Completed 2 Red Team labs focused on Google Cloud Storage exposure and SSRF-based GCP initial access.

Do these after AWS and Azure basics.

Learning Objectives

  • Understand Google Cloud Storage exposure and object discovery limits.
  • Practice finding hidden files when bucket listing is restricted.
  • Exploit SSRF paths that target cloud metadata services.
  • Learn how Gopher can bypass some SSRF protections.
  • Compare GCP initial-access patterns against AWS and Azure cloud workflows.

Lab Path

OrderLabTypeSummary
28Reveal Hidden Files in Google Storage🔴 RedMisconfigured Google Cloud Storage and hidden file exposure.
29Exploit SSRF with Gopher for GCP Initial Access🔴 RedSSRF + Gopher protocol → GCP metadata access.

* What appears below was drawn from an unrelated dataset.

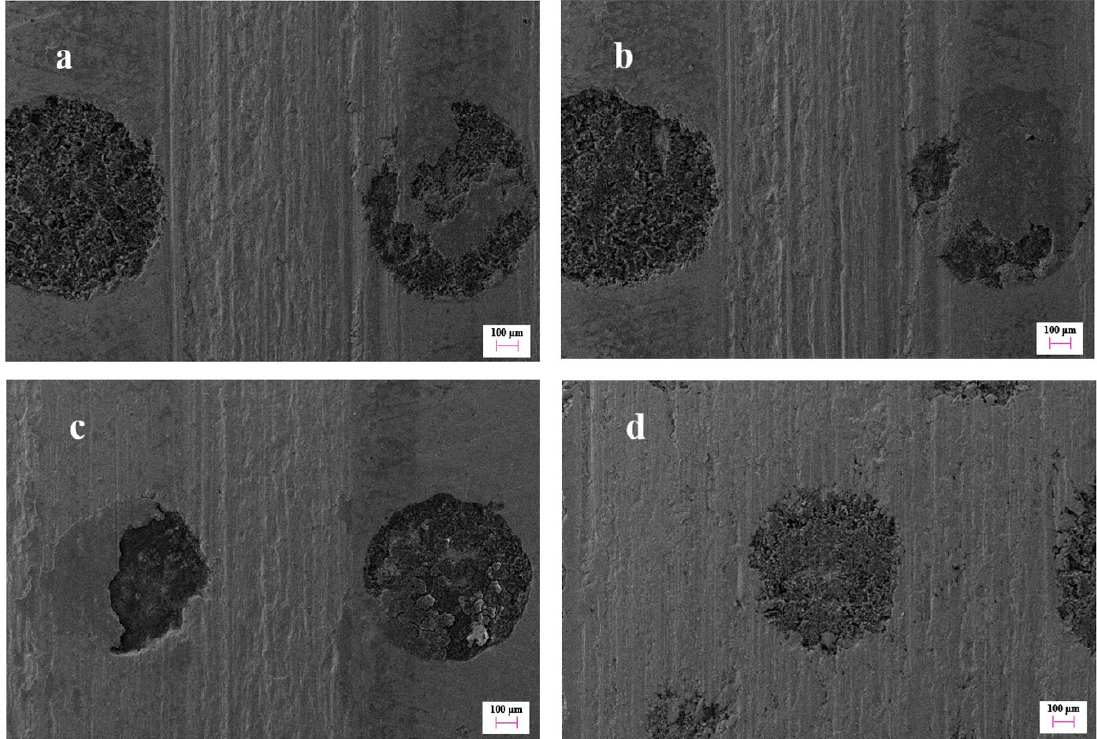
Figure 14. The topography variation of micro-dimpled cylinder liner at point B ( a ), point C ( b ), point D ( c ), and point E ( d ) in Figure 6 during the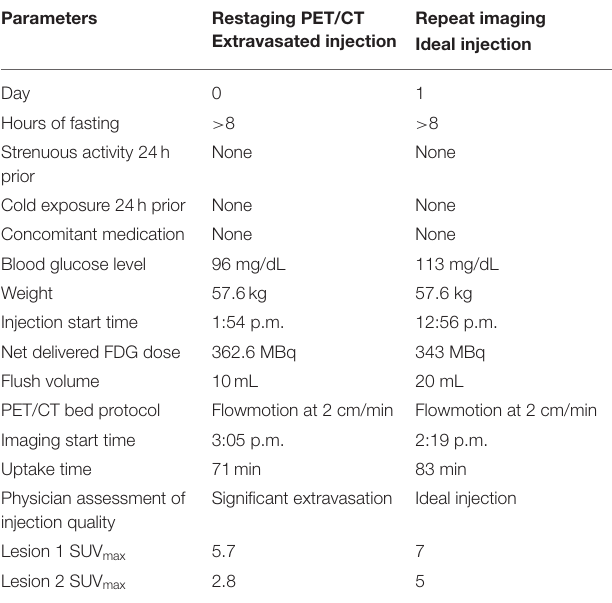
TABLE 6 | Procedure parameters for Patient D. Parameters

Key Knowledge After Phase 6

  1. Google Cloud Storage exposure is not always obvious, because object access can still leak data even when bucket listing is denied.
  2. Hidden file discovery matters in cloud storage testing, especially for backups, archives, source bundles, and configuration files.
  3. SSRF can become cloud initial access when an application can reach a metadata service from a trusted network position.
  4. Gopher support can weaken SSRF defenses by allowing crafted protocol-level requests through unexpected URL handlers.
  5. GCP metadata access requires platform-specific knowledge, including metadata endpoints, headers, tokens, and resource enumeration.
  6. Cross-cloud comparison improves judgment, because AWS, Azure, and GCP share patterns but differ in identity, metadata, and storage behavior.